De 2005 à 2009, l’IAPA a continué à rechercher une solution à l’affaire par le biais de négociations avec le gouvernement colombien et l’IACHR. Cependant, ces pourparlers n’ont abouti à rien et l’IAPA a demandé à l’IACHR d’envoyer l’affaire à la Cour interaméricaine des droits humains pour examen.

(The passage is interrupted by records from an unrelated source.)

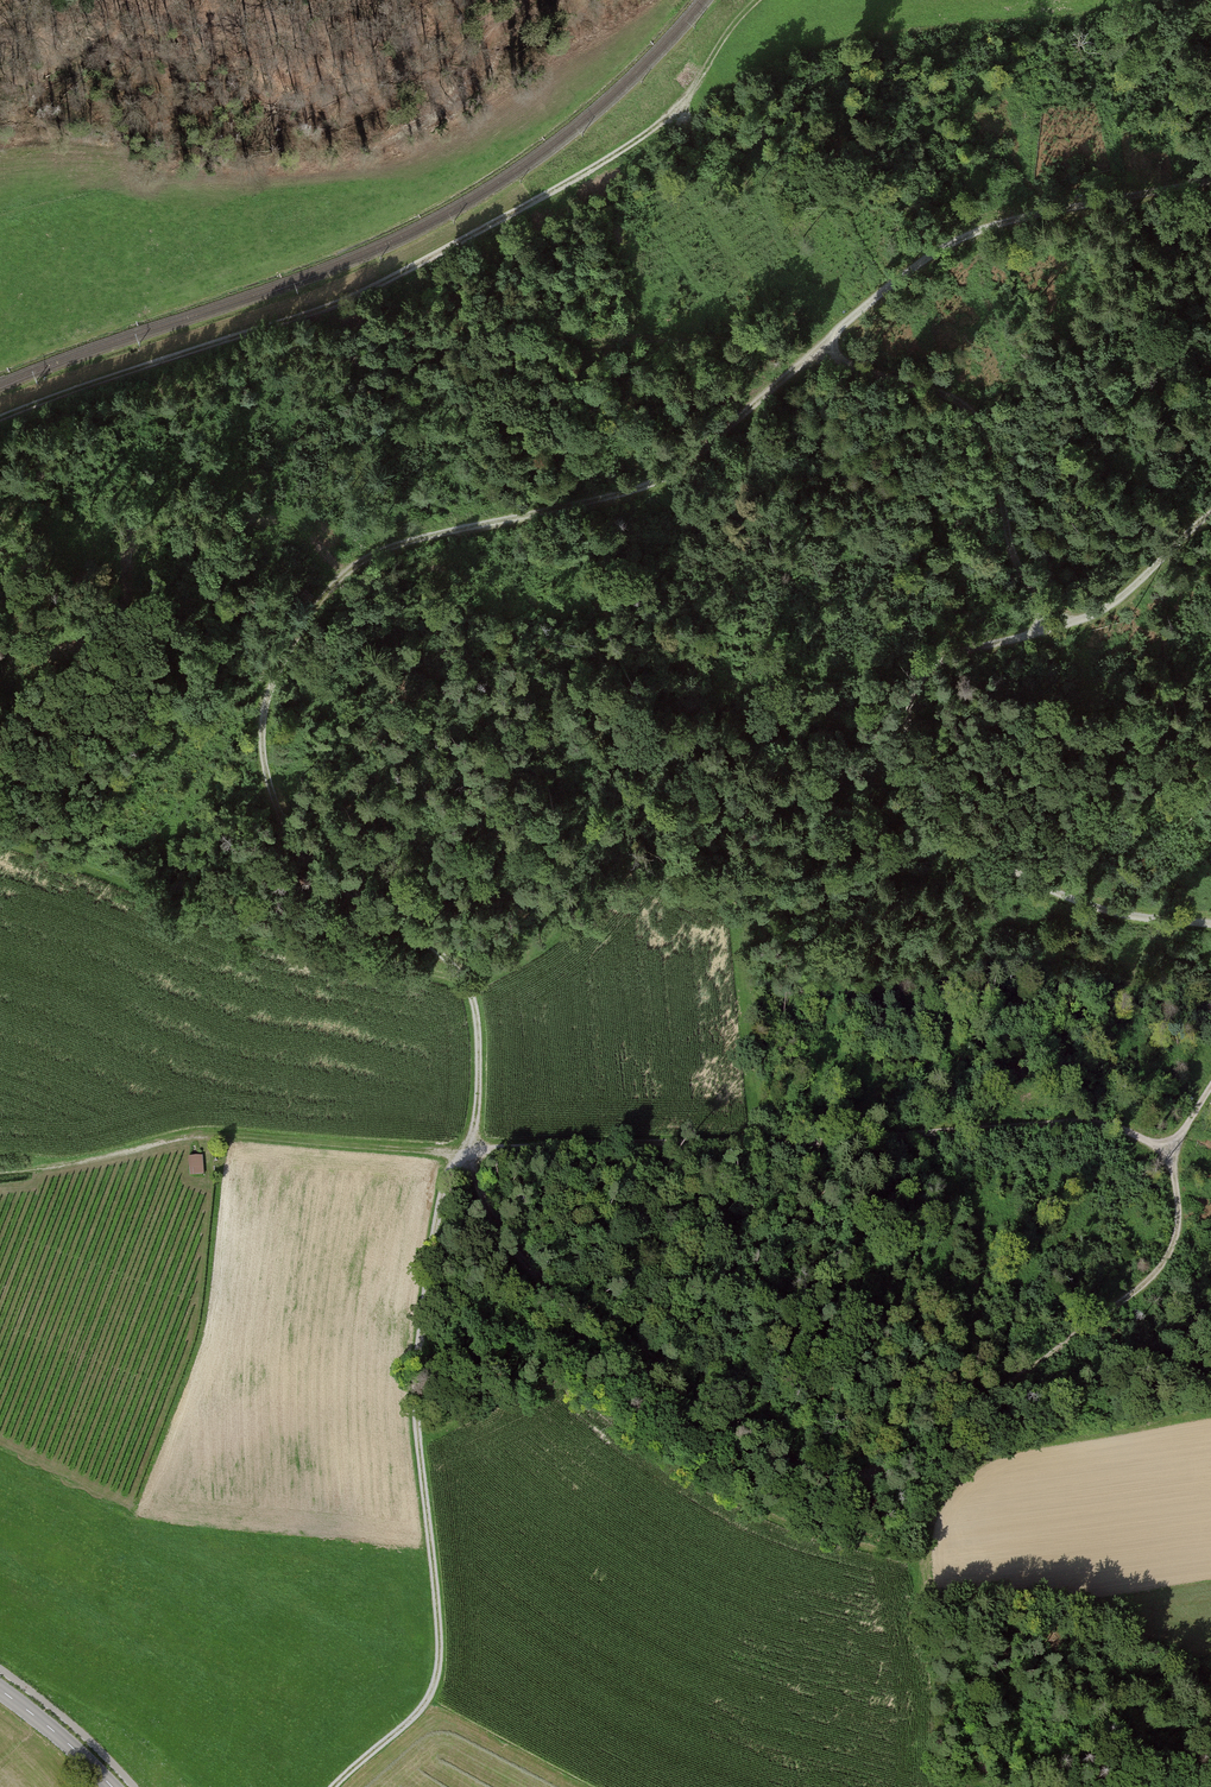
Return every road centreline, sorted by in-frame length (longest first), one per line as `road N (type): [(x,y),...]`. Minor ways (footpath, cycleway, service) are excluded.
road 1 (track): [(806,355),(649,483),(369,554),(332,582),(287,646),(264,710),(270,793),(306,858),(417,933),(465,982),(477,1012),(479,1071),(475,1120),(461,1153)]
road 2 (track): [(461,1153),(511,1250),(648,1362),(783,1452),(837,1472),(887,1470),(926,1449),(1169,1258),(1178,1216),(1169,1151),(1120,1126),(1079,1121)]
road 3 (track): [(1070,625),(1024,575),(989,450),(967,405),(806,355),(964,236),(1013,218),(1210,180)]
road 4 (track): [(0,417),(354,295),(616,153),(674,111),(702,72)]
road 5 (track): [(1210,511),(1070,625),(952,651),(924,673),(909,716),(928,796),(966,842),(1104,909),(1210,922)]
road 6 (track): [(329,1786),(419,1707),(434,1666),(411,1390),(444,1184),(461,1153)]
road 7 (track): [(1079,1121),(461,1153)]
road 8 (track): [(0,840),(138,883),(256,937),(465,982)]
road 9 (track): [(461,1153),(194,1135),(0,1172)]
road 10 (track): [(355,167),(457,98),(503,27),(534,0)]
road 11 (track): [(837,1472),(884,1494),(921,1529),(929,1579)]
road 12 (tertiary): [(0,1690),(112,1786)]

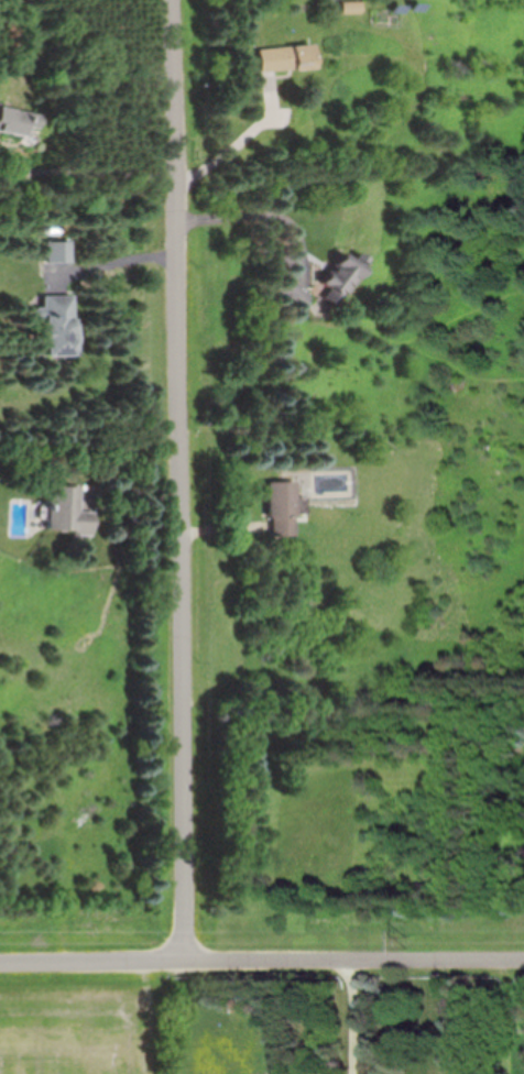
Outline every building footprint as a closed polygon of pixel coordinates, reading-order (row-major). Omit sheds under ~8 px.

L’IACHR a renvoyé l’affaire à la Cour interaméricaine des droits humains en 2015. Le propre rapport de l’IACHR sur l’affaire était accablant. Il disait qu’il y avait des preuves suffisantes pour conclure que Carvajal avait été assassiné « afin de réduire au silence son travail journalistique qui révélait les activités illégales qui ont été menées avec la bénédiction des autorités locales », qu’il y avait « des indications que les employés de l’Etat étaient impliqués dans ces activités illégales … sur lesquelles on a pas enquêté avec la diligence nécessaire », que l’Etat avait manqué de fournir « des mesures de protection adéquates face aux menaces reçues par des membres de la famille et des témoins », et que cela avait « découragé la famille pour participer à la procédure judiciaire et entravé la poursuite de l’affaire ».
L’IACHR a jugé que la Colombie était responsable de la violation de la Convention américaine des droits humains au détriment de Carvajal et de sa famille et a recommandé que l’affaire soit rouverte.
Les 22 et 23 août 2017, la Cour interaméricaine des droits humains a entendu l’affaire Carvajal au Costa Rica; l’IAPA et l’organisation des droits humains Robert F. Kennedy représentaient l’affaire. L’IAPA a qualifié cela « d’un évènement marquant dans la lutte contre l’impunité ».